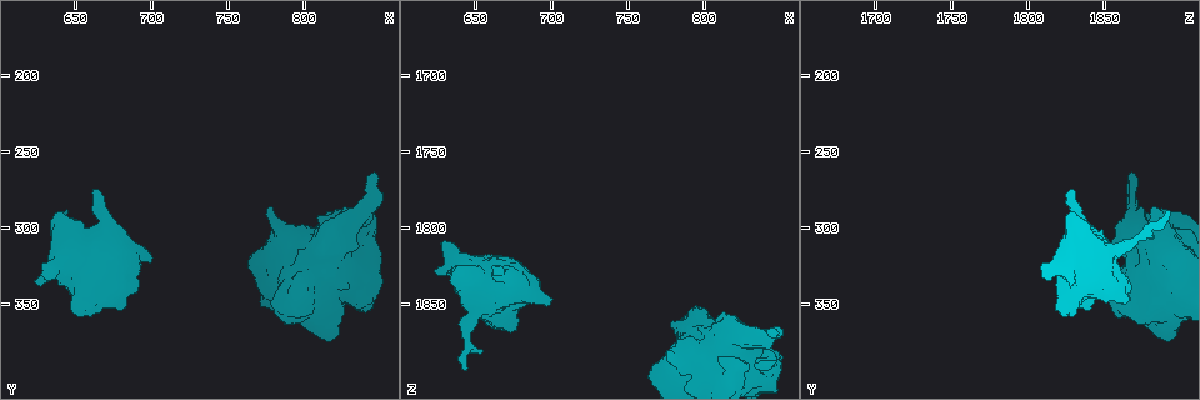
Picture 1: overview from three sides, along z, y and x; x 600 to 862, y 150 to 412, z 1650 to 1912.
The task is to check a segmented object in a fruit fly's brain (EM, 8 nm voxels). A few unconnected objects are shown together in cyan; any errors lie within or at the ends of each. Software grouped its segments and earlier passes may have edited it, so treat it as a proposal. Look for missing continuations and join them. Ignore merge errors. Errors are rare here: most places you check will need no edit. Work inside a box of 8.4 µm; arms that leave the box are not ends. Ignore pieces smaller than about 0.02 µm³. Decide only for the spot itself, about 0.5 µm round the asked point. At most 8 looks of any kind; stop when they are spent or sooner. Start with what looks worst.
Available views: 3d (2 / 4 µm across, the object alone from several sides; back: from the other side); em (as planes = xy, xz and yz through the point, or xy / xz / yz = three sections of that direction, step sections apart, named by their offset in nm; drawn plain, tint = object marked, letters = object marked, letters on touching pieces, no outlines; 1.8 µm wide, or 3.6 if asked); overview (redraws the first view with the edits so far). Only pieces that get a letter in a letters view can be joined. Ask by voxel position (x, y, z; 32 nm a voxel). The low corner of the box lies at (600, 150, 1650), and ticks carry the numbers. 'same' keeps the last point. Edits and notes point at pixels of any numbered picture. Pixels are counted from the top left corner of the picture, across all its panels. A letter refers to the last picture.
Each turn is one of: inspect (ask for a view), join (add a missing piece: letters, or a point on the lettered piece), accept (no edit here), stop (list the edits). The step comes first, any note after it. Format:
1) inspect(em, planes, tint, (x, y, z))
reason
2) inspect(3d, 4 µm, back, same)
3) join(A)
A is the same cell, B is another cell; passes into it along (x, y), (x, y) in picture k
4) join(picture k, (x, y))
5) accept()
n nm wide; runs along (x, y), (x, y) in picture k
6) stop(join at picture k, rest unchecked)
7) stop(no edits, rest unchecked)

inspect(em, planes, letters, (662, 276, 1826))
thick end

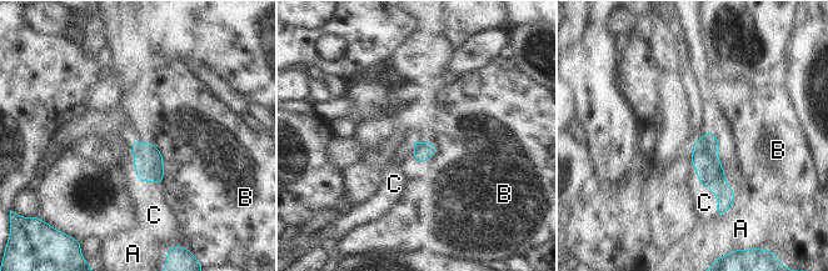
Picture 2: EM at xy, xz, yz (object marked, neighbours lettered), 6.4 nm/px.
accept()
B touches over 280 nm; A, B and C are other cells; none of them fits

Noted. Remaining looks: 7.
inspect(em, planes, letters, (630, 332, 1808))
thick end

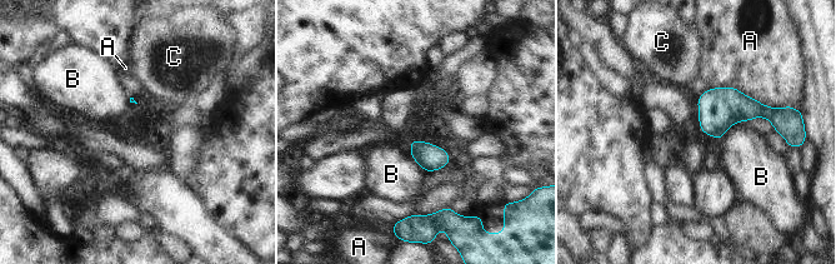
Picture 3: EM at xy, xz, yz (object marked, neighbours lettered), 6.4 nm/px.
accept()
A, B and C are other cells; none of them fits

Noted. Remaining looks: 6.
inspect(em, xy, step 16, letters, (846, 262, 1870))
free end

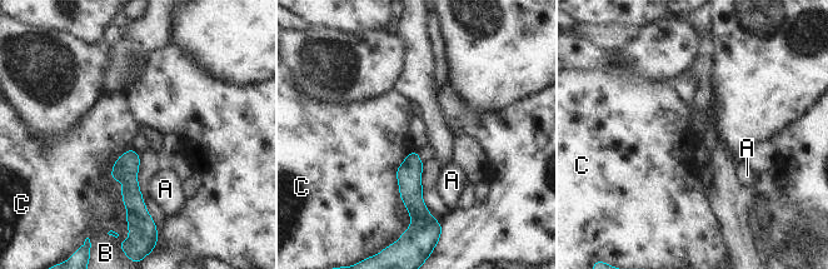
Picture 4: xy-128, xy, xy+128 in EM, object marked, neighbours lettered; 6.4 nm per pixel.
inspect(em, planes, letters, same)
another direction

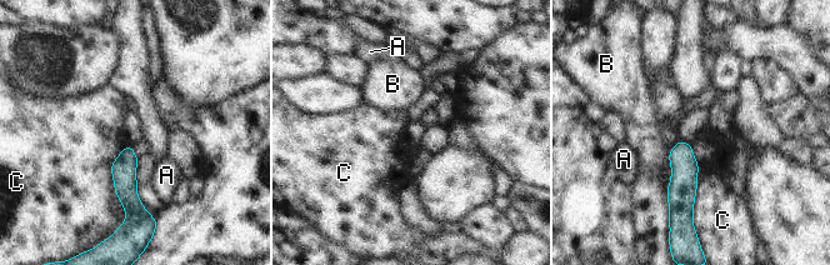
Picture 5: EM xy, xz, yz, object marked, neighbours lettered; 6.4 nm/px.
accept()
120 nm wide; A, B and C are other cells; border along (130, 144), (110, 166), (124, 220) in picture 5; none of them fits

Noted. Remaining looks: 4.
inspect(3d, 4 µm, (778, 286, 1882))
thick end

■ ■ ■ ■

- [WHAT NEEDS TO BE DONE] The lines holding the word "passes" are the answer. Pull them out of the records and copy them.

- [PROBLEM SOLUTION]
The task is to check a segmented object in a fruit fly's brain (EM, 8 nm voxels). A few unconnected objects are shown together in cyan; any errors lie within or at the ends of each. Software grouped its segments and earlier passes may have edited it, so treat it as a proposal. Look for missing continuations and join them. Ignore merge errors. Errors are rare here: most places you check will need no edit. Work inside a box of 8.4 µm; arms that leave the box are not ends. Ignore pieces smaller than about 0.02 µm³. Decide only for the spot itself, about 0.5 µm round the asked point. At most 8 looks of any kind; stop when they are spent or sooner. Start with what looks worst.
A is the same cell, B is another cell; passes into it along (x, y), (x, y) in picture k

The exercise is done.